ZZ Leiden
- Chairman: Marcel Verburg
- Head coach: Rolf Franke
- Arena: Vijf Meihal
- Dutch Basketball League: Cancelled
- Basketball Cup: Quarter-finalist
- FIBA Europe Cup: Second Round
- ← 2018–192020–21 →

= 2019–20 ZZ Leiden season =

The 2019–20 ZZ Leiden season was the 14th season in the existence of the club. The club is known for sponsorship reasons as Zorg en Zekerheid Leiden. The club will play in the Dutch Basketball League (DBL) and NBB Cup. It will also play in the FIBA Europe Cup.

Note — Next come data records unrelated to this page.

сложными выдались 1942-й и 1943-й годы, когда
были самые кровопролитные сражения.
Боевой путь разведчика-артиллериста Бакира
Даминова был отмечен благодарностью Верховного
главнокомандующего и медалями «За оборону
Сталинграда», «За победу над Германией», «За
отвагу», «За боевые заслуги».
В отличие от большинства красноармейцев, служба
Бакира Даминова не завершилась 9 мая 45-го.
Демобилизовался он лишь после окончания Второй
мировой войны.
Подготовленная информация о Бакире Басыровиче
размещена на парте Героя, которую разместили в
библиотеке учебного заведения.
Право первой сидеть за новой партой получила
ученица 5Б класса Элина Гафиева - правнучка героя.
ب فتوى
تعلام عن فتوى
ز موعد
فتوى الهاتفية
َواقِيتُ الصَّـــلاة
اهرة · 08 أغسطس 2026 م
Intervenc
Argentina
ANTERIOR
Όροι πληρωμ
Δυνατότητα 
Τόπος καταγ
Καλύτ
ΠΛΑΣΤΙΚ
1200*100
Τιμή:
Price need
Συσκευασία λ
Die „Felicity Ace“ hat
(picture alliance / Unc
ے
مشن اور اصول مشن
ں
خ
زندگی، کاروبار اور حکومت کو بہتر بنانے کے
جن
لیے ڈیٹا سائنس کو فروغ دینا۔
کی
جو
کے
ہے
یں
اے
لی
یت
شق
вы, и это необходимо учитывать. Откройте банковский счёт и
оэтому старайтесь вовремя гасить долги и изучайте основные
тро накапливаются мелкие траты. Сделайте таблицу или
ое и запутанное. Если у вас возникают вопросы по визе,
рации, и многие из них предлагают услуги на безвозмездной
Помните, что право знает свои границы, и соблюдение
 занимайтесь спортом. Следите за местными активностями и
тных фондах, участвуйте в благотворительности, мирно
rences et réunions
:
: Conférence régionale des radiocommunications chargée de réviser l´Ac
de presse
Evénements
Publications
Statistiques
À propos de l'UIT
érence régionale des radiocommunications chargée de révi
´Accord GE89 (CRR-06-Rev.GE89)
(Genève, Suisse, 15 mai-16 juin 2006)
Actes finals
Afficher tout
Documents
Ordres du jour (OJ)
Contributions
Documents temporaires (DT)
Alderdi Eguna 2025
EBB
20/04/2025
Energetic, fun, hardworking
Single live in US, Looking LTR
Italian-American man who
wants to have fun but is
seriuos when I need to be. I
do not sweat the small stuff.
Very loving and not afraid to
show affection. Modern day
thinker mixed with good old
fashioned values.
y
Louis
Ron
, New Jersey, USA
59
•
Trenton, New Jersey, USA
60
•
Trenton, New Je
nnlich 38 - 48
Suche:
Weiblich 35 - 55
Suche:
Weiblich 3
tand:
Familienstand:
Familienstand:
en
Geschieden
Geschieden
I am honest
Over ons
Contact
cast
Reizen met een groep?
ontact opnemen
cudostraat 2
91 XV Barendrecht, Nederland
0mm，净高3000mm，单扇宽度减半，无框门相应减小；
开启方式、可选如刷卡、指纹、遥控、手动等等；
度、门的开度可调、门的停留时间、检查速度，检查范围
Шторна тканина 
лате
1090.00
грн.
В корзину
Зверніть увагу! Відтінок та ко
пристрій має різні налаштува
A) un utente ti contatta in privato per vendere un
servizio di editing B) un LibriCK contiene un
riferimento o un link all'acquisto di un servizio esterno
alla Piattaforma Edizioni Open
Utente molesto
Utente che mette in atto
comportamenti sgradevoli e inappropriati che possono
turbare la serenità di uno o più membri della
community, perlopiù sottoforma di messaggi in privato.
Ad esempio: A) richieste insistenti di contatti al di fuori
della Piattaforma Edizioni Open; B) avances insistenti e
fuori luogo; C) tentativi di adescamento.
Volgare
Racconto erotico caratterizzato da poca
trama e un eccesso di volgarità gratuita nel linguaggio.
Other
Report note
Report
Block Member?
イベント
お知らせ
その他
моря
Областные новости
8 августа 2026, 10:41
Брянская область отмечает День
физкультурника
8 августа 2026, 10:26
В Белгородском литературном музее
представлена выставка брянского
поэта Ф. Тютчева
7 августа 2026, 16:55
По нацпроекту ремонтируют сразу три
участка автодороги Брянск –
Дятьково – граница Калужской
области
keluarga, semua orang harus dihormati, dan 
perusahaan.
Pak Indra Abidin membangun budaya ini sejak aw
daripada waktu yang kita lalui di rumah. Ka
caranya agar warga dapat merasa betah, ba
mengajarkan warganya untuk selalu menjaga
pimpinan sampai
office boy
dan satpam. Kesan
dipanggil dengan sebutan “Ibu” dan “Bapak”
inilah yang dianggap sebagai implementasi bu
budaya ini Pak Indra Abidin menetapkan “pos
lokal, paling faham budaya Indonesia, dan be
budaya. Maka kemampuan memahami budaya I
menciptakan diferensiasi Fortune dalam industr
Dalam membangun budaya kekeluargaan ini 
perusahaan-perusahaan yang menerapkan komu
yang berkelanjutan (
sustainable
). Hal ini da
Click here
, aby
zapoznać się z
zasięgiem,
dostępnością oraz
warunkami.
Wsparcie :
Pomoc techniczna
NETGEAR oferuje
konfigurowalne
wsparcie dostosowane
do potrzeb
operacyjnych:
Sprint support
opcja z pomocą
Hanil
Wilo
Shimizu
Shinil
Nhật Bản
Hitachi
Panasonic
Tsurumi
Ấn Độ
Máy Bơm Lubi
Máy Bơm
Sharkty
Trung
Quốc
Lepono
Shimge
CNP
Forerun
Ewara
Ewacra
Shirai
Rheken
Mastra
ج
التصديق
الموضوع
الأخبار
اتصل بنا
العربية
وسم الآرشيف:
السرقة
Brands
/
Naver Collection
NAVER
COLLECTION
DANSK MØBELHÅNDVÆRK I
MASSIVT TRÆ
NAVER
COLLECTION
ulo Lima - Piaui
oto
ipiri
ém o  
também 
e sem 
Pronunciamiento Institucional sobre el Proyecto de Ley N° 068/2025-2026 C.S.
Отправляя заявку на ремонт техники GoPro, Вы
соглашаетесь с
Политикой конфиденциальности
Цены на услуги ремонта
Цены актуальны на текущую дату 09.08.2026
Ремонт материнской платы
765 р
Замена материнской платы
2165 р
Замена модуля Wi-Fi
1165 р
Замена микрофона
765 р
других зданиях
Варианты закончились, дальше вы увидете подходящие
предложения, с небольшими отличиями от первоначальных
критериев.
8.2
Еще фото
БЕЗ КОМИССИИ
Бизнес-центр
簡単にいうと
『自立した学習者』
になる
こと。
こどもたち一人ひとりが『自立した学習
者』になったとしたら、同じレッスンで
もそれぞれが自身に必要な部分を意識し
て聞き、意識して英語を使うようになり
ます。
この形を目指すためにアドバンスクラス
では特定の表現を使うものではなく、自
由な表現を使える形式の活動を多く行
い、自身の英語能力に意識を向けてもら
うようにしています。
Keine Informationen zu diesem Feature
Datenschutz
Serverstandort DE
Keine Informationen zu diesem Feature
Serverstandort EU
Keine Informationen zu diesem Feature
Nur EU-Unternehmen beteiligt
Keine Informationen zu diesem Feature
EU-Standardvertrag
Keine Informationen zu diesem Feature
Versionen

In March, the DBL season was cancelled prematurely due to the COVID-19 pandemic.

==Overview==
On 5 July 2019, Leiden announced head coach Rolf Franke was returning for a second season.

==Transactions ==

=== In ===

| No. | Pos. | Nat. | Name | Age | Moving from |  | Type | Ends | Date | Source |
|---|---|---|---|---|---|---|---|---|---|---|
| 2 | PG | United States | Tayler Persons | 23 | Ball State Cardinals | United States | Free | 2020 | 17 July 2019 |  |
| 4 | PG | United States | Braxton Huggins | 22 | Fresno State Bulldogs | United States | Free | 2020 | 30 July 2019 |  |
| 6 | PF | United States | Jarvis Williams | 26 | HydroTruck Radom | Poland | Free | 2020 | 7 August 2019 |  |
| 33 | C | Croatia | Drago Pašalić | 35 | Donar | Netherlands | Free | 2020 | 13 August 2019 |  |
| 0 | F | United States | Josh Cunningham | 23 | Dayton University | United States | Free | 2020 | 19 August 2019 |  |
| 1 | G | Netherlands | Yaëll dos Santos Borges | 18 | BAL | Netherlands | Free | 2020 | 21 August 2019 |  |
| 9 | F | Netherlands | Eloi Nimako Sarkodee | 18 | BAL | Netherlands | Free | Undisclosed | 21 August 2019 |  |
|  | SF | Kenya | Nuni Omot | 25 | MZT Skopje | North Macedonia | Free | 2020 | 1 December 2019 |  |

=== Out ===

| No. | Pos. | Nat. | Name | Age | Moving to |  | Type | Date | Source |
|---|---|---|---|---|---|---|---|---|---|
| 34 | C | United States | Clayton Vette | 30 | Okapi Aalstar | Belgium | End of contract | 4 June 2019 |  |
| 10 | PG | United States | Maurice Watson Jr. | 26 | Forlì 2.015 | Italy | End of contract | 4 June 2019 |  |
| 15 | SG | United States | Darius Thompson | 24 | Happy Casa Brindisi | Italy | End of contract | 20 July 2019 |  |
| 11 | PF | Netherlands | Mohamed Kherrazi | 29 | Landstede Hammers | Netherlands | Mutual consent | 12 August 2019 |  |
| 14 | C | United States | Kenneth Simms | 32 | Free agent |  | End of contract |  |  |
| 0 | F | United States | Josh Cunningham | 23 | Free agent |  | End of contract |  |  |

==Dutch Basketball Supercup==
As the winners of the 2018–19 NBB Cup, Leiden qualified for its sixth Supercup appearance.